Sukabumi Update

DPRD Sukabumi Nilai Konten Cikgu Ucan Kurang Beradab, Berpotensi ke Arah Eksploitasi

Ketua Komisi IV DPRD Kabupaten Sukabumi, Ferry Supriyadi | Foto : Farhan/Sukabumiupdate.

SUKABUMIUPDATE.com - DPRD Kabupaten Sukabumi menanggapi serius viralnya konten guru yang dikenal dengan nama Cikgu Ucan yang diduga mengandung unsur child grooming. Ketua Komisi IV DPRD Kabupaten Sukabumi, Ferry Supriadi, menilai konten tersebut kurang beradab dan berpotensi menimbulkan relasi toxic hingga eksploitasi terhadap murid.

Ferry mengatakan, berdasarkan sejumlah potongan video yang ia cermati, posisi guru sejatinya tidak hanya sebagai tenaga pengajar, tetapi juga sebagai wali kelas dan wali siswa. Dalam peran tersebut, guru wajib memposisikan diri sebagai orang tua pengganti selama jam sekolah. 

“Guru itu kan sebagai wali kelas, selain itu wali siswa. Jadi guru harus memposisikan diri menjadi orang tua di jam sekolah sebagai pengganti orang tua di rumah,” ujarnya kepada sukabumiupdate.com, Minggu (8/2/2026).

Baca Juga: Sama dengan 1 Kg Telur, Menkes: Suami Beli Rokok tapi Tak Beri Uang Belanja, Jewer!

Ia menegaskan, dalam konteks budaya ketimuran dan masyarakat yang mayoritas beragama Islam, relasi antara guru dan murid harus dijaga dengan batasan yang jelas. Menurutnya, dari beberapa potongan video yang beredar, muncul beragam tafsir di ruang publik, terutama dari sisi etik. Ferry menilai, child grooming dapat membentuk hubungan yang tidak sehat dan berisiko eksploitasi di kemudian hari.

Ferry secara khusus menyoroti konten dengan judul “jodohku ternyata muridku” yang menurutnya sudah masuk kategori berlebihan dan tidak pantas ditampilkan oleh seorang tenaga pendidik.

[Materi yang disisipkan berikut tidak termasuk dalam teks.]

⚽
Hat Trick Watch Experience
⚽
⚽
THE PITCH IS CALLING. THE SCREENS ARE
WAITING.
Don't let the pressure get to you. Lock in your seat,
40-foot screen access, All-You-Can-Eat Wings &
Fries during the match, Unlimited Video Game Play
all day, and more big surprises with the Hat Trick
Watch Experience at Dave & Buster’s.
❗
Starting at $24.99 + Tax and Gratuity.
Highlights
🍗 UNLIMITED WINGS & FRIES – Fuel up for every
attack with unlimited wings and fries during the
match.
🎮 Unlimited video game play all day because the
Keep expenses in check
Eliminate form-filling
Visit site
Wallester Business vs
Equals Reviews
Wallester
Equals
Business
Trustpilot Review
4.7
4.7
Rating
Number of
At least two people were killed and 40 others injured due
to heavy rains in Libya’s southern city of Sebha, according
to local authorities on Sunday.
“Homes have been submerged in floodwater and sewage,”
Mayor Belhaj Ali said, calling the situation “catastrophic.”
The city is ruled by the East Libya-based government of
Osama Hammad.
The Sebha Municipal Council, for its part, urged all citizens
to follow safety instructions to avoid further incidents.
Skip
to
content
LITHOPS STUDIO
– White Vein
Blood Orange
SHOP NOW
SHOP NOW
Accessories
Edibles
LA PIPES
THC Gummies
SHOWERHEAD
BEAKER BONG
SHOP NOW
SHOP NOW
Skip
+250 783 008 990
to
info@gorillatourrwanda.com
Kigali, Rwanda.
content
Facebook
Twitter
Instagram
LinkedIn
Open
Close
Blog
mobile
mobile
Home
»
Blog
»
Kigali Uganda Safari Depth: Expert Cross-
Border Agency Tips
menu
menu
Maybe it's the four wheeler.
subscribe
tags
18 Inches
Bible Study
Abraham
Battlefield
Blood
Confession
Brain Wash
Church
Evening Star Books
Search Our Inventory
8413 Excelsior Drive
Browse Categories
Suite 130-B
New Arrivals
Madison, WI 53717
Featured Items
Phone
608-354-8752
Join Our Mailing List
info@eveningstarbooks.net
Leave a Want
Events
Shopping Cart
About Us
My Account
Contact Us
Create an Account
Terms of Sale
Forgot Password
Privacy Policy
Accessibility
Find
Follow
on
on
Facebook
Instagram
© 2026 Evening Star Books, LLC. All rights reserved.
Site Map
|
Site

Ia menilai, meskipun konten tersebut diklaim sebagai candaan, namun secara etik tidak mencerminkan nilai pendidikan. “Menurut saya tindakan seperti ini walaupun mungkin ada unsur bercanda, tapi secara etik itu kurang beradab, kurang pas, dan kurang mendidik,” katanya.

Lebih lanjut, ia menekankan bahwa tenaga pengajar seharusnya mampu memberikan contoh yang lebih baik dan beradab kepada siswa. Ferry menilai, bentuk-bentuk interaksi seperti pegangan tangan yang ditampilkan dalam konten tidak hanya bertentangan dengan nilai keislaman, tetapi juga berpotensi menimbulkan persepsi negatif di masyarakat.

Baca Juga: Senapan Angin PCP Kaliber 4,5 Mm Jadi Barang Bukti Kasus Anak Tertembak di Sukabumi

“Islam tidak membolehkan, ini menjadi sesuatu yang tidak baik ketika diimplementasikan dalam bentuk seperti itu karena akan menimbulkan persepsi beragam, salah satunya tidak mendidik, toxic, dan rentan eksploitasi,” ucapnya.

Terkait langkah penanganan, Ferry menyampaikan bahwa Dinas Pendidikan Kabupaten Sukabumi bersama sejumlah elemen terkait telah turun tangan menyikapi persoalan tersebut. Ia berharap dinas memiliki standar yang lebih tegas mengenai batasan relasi antara guru dan murid, baik sebagai pengajar maupun wali siswa.

“Dinas pendidikan dengan beberapa elemennya sudah turun. Kami berharap dinas bisa lebih punya standar bagaimana batasan guru dengan murid sebagai pengajar dan wali siswa, jangan membuat konten yang meresahkan dan menimbulkan berbagai persepsi liar di masyarakat,” tegas Ferry.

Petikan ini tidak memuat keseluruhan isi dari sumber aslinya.